• _SELECTION_:
• • • •
PHOTO BY ROB MENZER
I don’t usually write live music reviews. I go to tons of shows, but I never think to chronicle them in written form. The reason for that is simple— I find show reviews to be boring as hell. Why would I read your live review when I could just go to a show and watch a band play? What am I, a fuckin nerd? (No offence to my homies who write live reviews btw, I read yours, I promise).
I wrote my last live review over a year ago, recapping Tied Down 2023. That fest was special because about seven or eight of my bucket-list bands played, so I felt a need to convey its importance. Have Heart and friends at the Brooklyn Monarch on July 19th, 2024 held a similar personal significance.
I feel like that night’s lineup is the type of show we’ll look back on in 15 years and say “holy shit, these bands played together?” Have Heart is a top 10 hardcore band of all time. Speed from Australia are one of the biggest bands playing actual hardcore shows at this point. Magnitude and Restraining Order are two of the most underrated and entertaining live acts going. Then there’s Move and Anklebiter, two local-ish Boston area bands who people love.
It was such a big deal that I trekked all the way from Toronto to Brooklyn, NY for a fucking show. I’m not the type to travel for gigs. I mean, I’ll drive anywhere in Southern Ontario to see a good band, but I’m not one of these fest kids who goes to Sound and Fury every year. I planned to hit Tied Down again in 2024, but my dumbass best friend decided to get married that weekend, so I couldn’t go (thanks Mike). When Have Heart announced they were reuniting for the fest in Detroit, they also announced a handful of other shows. I instantly grabbed a ticket for the NYC date. I missed the band’s legendary first reunion in 2019. I couldn’t pass on the chance to see them again.
• • • •
• _PROVIDED DATA_:
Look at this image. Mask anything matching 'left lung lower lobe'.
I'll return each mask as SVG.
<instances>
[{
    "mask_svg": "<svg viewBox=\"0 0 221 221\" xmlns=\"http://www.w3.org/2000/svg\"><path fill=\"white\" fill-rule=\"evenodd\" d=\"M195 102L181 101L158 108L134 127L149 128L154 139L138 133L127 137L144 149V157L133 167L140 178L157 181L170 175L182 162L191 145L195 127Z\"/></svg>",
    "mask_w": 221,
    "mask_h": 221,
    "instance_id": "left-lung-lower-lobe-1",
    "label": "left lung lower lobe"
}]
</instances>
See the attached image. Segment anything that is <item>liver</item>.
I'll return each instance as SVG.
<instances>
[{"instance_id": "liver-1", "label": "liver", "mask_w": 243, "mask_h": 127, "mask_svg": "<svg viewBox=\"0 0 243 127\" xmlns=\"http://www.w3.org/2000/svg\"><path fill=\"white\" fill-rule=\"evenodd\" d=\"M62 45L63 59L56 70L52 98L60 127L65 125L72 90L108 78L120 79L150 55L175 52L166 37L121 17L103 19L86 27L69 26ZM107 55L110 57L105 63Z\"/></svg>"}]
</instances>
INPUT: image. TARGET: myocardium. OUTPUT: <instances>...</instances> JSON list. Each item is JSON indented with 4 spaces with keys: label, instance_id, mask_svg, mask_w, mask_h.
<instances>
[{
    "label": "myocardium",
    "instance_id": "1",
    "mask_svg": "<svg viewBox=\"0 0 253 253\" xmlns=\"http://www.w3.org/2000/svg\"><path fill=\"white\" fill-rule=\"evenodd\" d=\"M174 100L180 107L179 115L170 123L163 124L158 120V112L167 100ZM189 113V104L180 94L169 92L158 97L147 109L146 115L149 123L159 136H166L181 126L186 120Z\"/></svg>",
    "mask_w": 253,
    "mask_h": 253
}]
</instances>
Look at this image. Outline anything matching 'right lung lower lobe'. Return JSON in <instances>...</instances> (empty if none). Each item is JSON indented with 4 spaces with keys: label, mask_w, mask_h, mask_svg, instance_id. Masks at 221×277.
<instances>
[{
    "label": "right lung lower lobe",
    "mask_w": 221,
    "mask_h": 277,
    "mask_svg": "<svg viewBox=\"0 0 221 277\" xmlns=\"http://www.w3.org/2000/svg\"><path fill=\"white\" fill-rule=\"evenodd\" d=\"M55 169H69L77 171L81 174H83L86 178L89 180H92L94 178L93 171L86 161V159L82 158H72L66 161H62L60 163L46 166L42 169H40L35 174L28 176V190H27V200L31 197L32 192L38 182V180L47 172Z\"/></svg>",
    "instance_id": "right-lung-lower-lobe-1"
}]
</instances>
• • • •
• _GIVEN INSTRUCTION_: Name every band the show review lists on the July 19th, 2024 bill at the Brooklyn Monarch.

• _OUTPUT BELOW_: Have Heart, Speed, Magnitude, Restraining Order, Move, Anklebiter